[Extracted data — start]

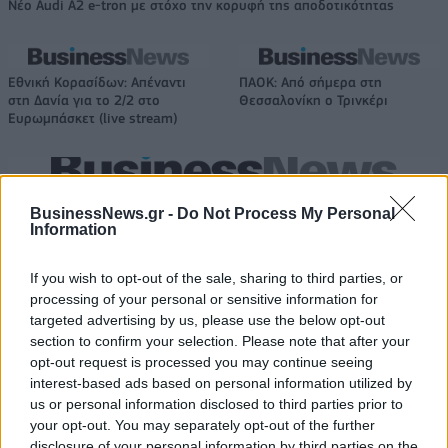
Νέο Audi A2 e-tron με στόχο την κορυφή της αποδοτικότητας
Εθνική Κορασίδων: Απέναντι
ΠΑΟΚ: Από σήμερα στη
στη Δανία για το 2/2 στο
Θεσσαλονίκη ο Τρινκέρι
Ευρωμπάσκετ (live stream)
Ελληνική Αναπτυξιακή Τράπεζα: Με «προίκα» 2 δισ. ευρώ ανοίγει
δρόμο για δάνεια έως 5 δισ. σε μικρομεσαίες
BusinessNews.gr -
Do Not Process My Personal
Information
If you wish to opt-out of the sale, sharing to third parties, or
processing of your personal or sensitive information for
Β.Σ. Καρούλιας: Τζίρος 98,7
Deloitte Ελλάδος:
targeted advertising by us, please use the below opt-out
εκατ. ευρώ και αύξηση κερδών
Χρηματοοικονομικός
section to confirm your selection. Please note that after your
57% - Τα νέα στοιχήματα σε
σύμβουλος της ΔΕΗ για την
opt-out request is processed you may continue seeing
low & non alcohol
είσοδο στην πολωνική αγορά
interest-based ads based on personal information utilized by
ενέργειας
us or personal information disclosed to third parties prior to
your opt-out. You may separately opt-out of the further
disclosure of your personal information by third parties on the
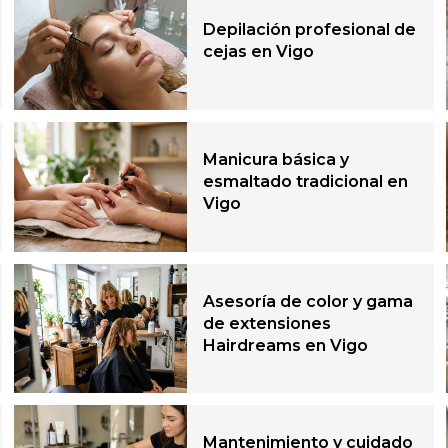
Depilación profesional de
cejas en Vigo
Manicura básica y
esmaltado tradicional en
Vigo
Asesoría de color y gama
de extensiones
Hairdreams en Vigo
Mantenimiento y cuidado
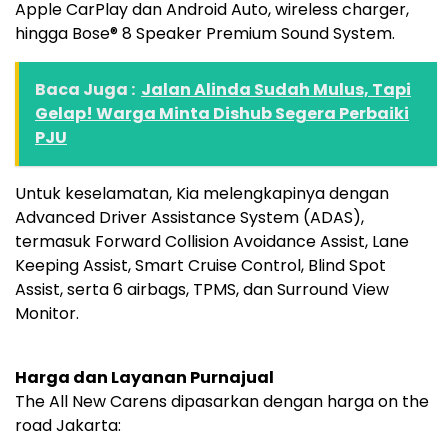
Apple CarPlay dan Android Auto, wireless charger,
hingga Bose® 8 Speaker Premium Sound System.
Baca Juga :
Jalan Alinda Sudah Mulus, Tapi
Gelap! Warga Minta Dishub Segera Perbaiki
PJU
Untuk keselamatan, Kia melengkapinya dengan
Advanced Driver Assistance System (ADAS),
termasuk Forward Collision Avoidance Assist, Lane
Keeping Assist, Smart Cruise Control, Blind Spot
Assist, serta 6 airbags, TPMS, dan Surround View
Monitor.
Harga dan Layanan Purnajual
The All New Carens dipasarkan dengan harga on the
road Jakarta:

[Extracted data — finish]

Required work:
Change every "Vigo" in the records above to "Ourense" and give the text again with nothing else altered. Leave the pictures out.

Result for this task:
Νέο Audi A2 e-tron με στόχο την κορυφή της αποδοτικότητας
Εθνική Κορασίδων: Απέναντι
ΠΑΟΚ: Από σήμερα στη
στη Δανία για το 2/2 στο
Θεσσαλονίκη ο Τρινκέρι
Ευρωμπάσκετ (live stream)
Ελληνική Αναπτυξιακή Τράπεζα: Με «προίκα» 2 δισ. ευρώ ανοίγει
δρόμο για δάνεια έως 5 δισ. σε μικρομεσαίες
BusinessNews.gr -
Do Not Process My Personal
Information
If you wish to opt-out of the sale, sharing to third parties, or
processing of your personal or sensitive information for
Β.Σ. Καρούλιας: Τζίρος 98,7
Deloitte Ελλάδος:
targeted advertising by us, please use the below opt-out
εκατ. ευρώ και αύξηση κερδών
Χρηματοοικονομικός
section to confirm your selection. Please note that after your
57% - Τα νέα στοιχήματα σε
σύμβουλος της ΔΕΗ για την
opt-out request is processed you may continue seeing
low & non alcohol
είσοδο στην πολωνική αγορά
interest-based ads based on personal information utilized by
ενέργειας
us or personal information disclosed to third parties prior to
your opt-out. You may separately opt-out of the further
disclosure of your personal information by third parties on the
Depilación profesional de
cejas en Ourense
Manicura básica y
esmaltado tradicional en
Ourense
Asesoría de color y gama
de extensiones
Hairdreams en Ourense
Mantenimiento y cuidado
Apple CarPlay dan Android Auto, wireless charger,
hingga Bose® 8 Speaker Premium Sound System.
Baca Juga :
Jalan Alinda Sudah Mulus, Tapi
Gelap! Warga Minta Dishub Segera Perbaiki
PJU
Untuk keselamatan, Kia melengkapinya dengan
Advanced Driver Assistance System (ADAS),
termasuk Forward Collision Avoidance Assist, Lane
Keeping Assist, Smart Cruise Control, Blind Spot
Assist, serta 6 airbags, TPMS, dan Surround View
Monitor.
Harga dan Layanan Purnajual
The All New Carens dipasarkan dengan harga on the
road Jakarta:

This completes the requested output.